While When Harry Met Sally, Sleepless in Seattle and You've Got Mail will always be mentioned in any survey of Ephron's career, Kaplan argued the writer/director was more than just the queen of the romantic comedy. "The one throughline of her work has been the impactful way she writes," she said.
"Her writing was her career. Even [in] the movies that aren't rom-coms, it's the dialogue she created that you remember. She's had some movies that weren't exactly critically acclaimed. But there are still moments in the movies where it's very canonically Nora Ephron writing and Nora Ephron dialogue."
Whether it's Streep's Rachel in Heartburn who said, "I don't want to do it, honey. Can't we get somebody else to do it?" while in labor, or Lisa Kudrow in Hanging Up (2000), "I'm just as much a part of this family as either of you... and I wanna fight!" Kaplan continued: "You just can't help but smile when you see it on screen."

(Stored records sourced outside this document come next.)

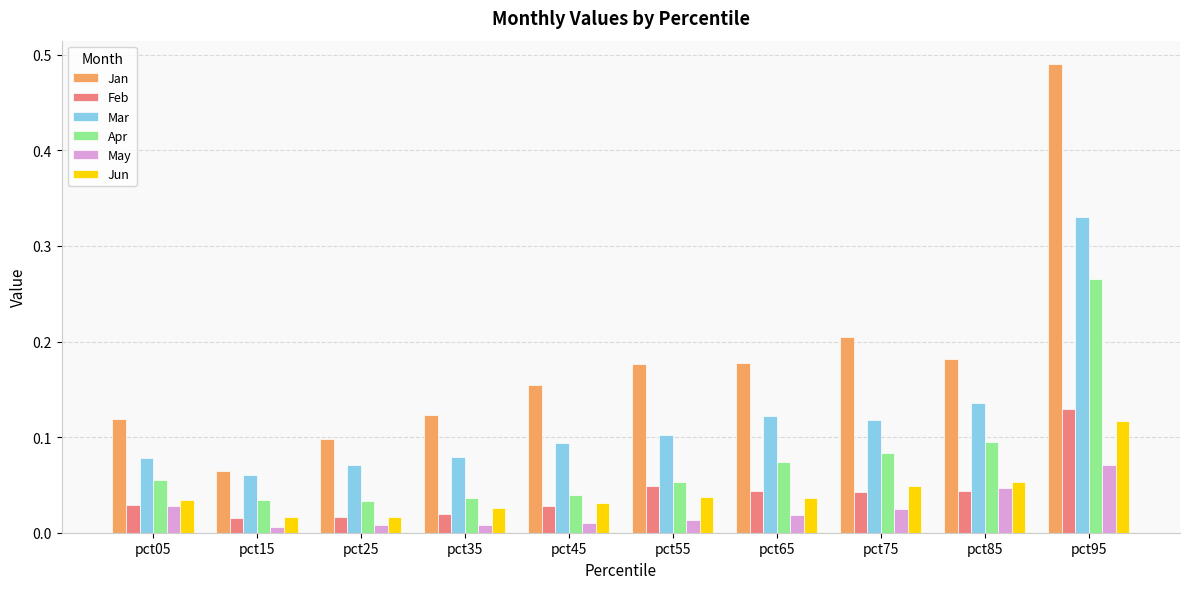

How many Jan values are between 0 and 1?

10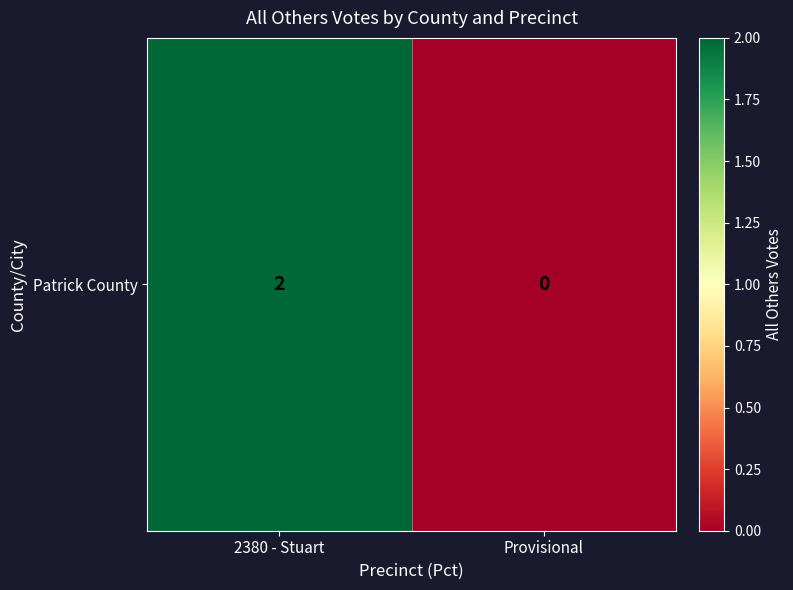

Count the number of data series in this chart.

1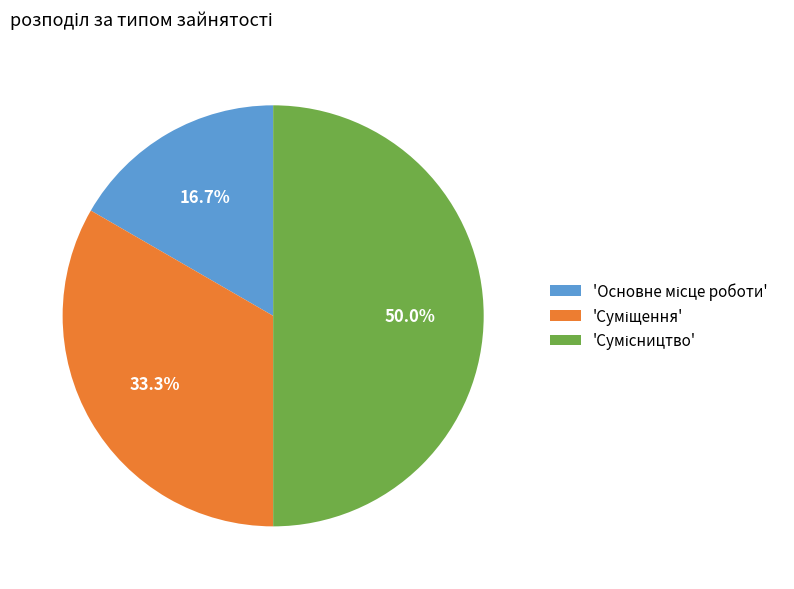

How many slices are in this pie chart?

3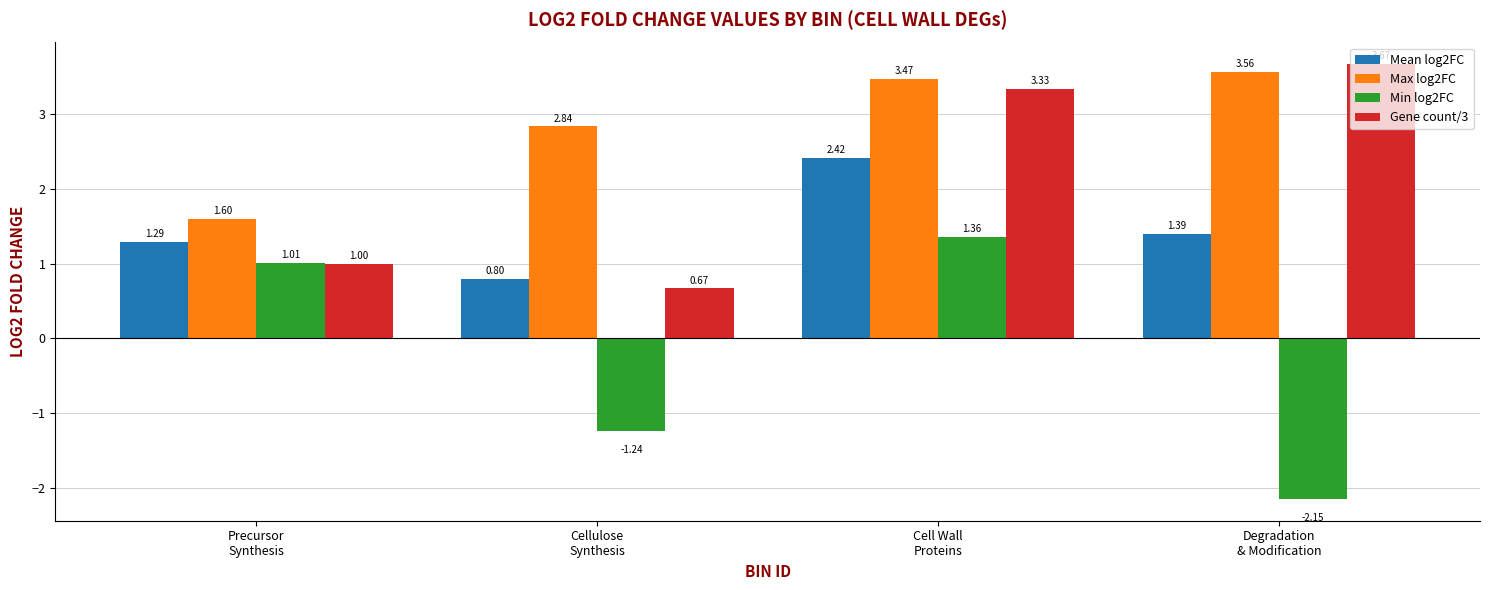

Read the Mean log2FC value at Cellulose
Synthesis.

0.8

In the end, Kaplan hopes everyone appreciates Ephron's body of work.
"I hope they'll see how influential she's been in a lot of the films—rom-coms specifically—that they're watching now and go back and watch hers and see the parallels. I would like for somebody to discover something new about her they didn't know."
As far as who could be considered Ephron's heir apparent today, Kaplan says: "I don't know if there will ever be another Nora Ephron. In terms of writing, I do think Dolly Alderton has been someone who is like a millennial Nora Ephron of sorts.
"There's been some good rom-coms over the years, some great ones. But there hasn't been a Nora Ephron rom-com."